3D laser cutting technology is a new automatised industrial process allowing the development of a range of novel applications in civil engineering. Its main advantage derives from the possibility to manufacture easily tridimensional cutting shapes with high precision (accuracy of about 10 mu m), minimising the hole size, optimising the welding quantity and costs. This technology is up to thirty times faster than traditional methods since all the operations are programmed and fully realised by the machine, avoiding any intervention of operators, eliminating human errors and increasing the quality level.3D-LCT allows joining hollow section profiles to through-all members with a straightforward production process.
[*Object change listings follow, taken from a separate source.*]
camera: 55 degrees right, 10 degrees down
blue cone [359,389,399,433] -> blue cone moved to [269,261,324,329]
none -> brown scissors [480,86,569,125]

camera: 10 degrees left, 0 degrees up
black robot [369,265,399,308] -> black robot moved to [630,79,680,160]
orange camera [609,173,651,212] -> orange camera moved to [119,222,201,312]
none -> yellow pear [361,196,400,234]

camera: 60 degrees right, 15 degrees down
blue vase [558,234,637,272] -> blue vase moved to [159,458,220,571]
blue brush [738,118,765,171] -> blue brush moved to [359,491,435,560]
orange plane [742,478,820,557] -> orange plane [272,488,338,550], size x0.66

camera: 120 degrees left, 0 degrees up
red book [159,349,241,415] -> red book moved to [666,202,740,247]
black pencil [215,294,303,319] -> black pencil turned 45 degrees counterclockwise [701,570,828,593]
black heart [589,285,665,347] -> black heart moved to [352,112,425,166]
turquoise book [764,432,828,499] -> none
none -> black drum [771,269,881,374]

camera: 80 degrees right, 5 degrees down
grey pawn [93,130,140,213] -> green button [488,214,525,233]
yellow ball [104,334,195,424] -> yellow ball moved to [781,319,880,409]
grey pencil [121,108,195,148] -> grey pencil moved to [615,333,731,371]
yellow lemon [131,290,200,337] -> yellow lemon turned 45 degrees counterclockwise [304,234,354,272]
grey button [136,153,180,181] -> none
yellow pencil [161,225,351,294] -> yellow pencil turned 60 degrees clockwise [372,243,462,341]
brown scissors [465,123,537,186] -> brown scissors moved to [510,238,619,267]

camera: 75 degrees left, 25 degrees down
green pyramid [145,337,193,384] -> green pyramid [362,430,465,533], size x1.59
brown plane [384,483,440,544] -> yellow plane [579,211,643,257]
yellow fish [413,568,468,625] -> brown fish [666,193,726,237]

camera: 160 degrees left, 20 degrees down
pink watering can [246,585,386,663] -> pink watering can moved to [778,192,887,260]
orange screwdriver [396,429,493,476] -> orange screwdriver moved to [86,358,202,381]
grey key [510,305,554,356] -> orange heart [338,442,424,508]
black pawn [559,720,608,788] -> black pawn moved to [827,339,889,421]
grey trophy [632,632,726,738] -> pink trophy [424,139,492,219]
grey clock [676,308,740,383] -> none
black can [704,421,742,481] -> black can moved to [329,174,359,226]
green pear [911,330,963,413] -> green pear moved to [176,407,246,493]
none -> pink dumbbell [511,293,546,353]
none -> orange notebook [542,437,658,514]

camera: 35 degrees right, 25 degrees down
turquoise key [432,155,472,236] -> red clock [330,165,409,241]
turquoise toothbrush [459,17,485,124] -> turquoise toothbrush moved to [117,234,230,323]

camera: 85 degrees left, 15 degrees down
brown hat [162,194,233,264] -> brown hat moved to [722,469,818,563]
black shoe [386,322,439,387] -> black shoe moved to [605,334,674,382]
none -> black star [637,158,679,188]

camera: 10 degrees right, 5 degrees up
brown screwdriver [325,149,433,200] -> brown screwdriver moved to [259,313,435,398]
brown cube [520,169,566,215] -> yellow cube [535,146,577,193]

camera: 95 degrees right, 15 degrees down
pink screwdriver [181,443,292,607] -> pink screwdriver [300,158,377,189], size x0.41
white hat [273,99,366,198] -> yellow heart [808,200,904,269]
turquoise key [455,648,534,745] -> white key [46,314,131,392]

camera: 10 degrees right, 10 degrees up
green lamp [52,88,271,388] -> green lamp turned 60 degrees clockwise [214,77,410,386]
The main feature of joints with passing-through profiles is the higher flexural strength and stiffness compared to traditional connections without additional costs. Nevertheless, considering the recent development of these joints, currently, there are no codified rules, and their design usually implies the use of FEM. This work aims to take a step towards developing simple analytical tools for designing and modelling such connections through the component method, currently codified in EC3 part 1.8. Within this framework, the subject of the paper is the study of the behaviour of one of the main elementary components characterising the response of beam-to-column joints with CHS columns and I-beams, which is the ''passing-through plate transversally welded to the column in tension/compression". This component idealises the behaviour of the passing-through beam flange plates (in tension/compression) at the attachment with a CHS column. Its response is significant for the overall joint behaviour because it governs the deformability of the connection and may limit the joint's resistance due to the CHS tube's local failure. This paper presents the results of three monotonic tests of sub-assemblies of this joint component, showing the typical failure mode and the component behaviour. Subsequently, a FE model is built with ABAQUS software, carrying out parametric studies to individuate the main parameters influencing the behaviour of these joints. Finally, equations to predict the stiffness and strength are provided, showing the accuracy obtained.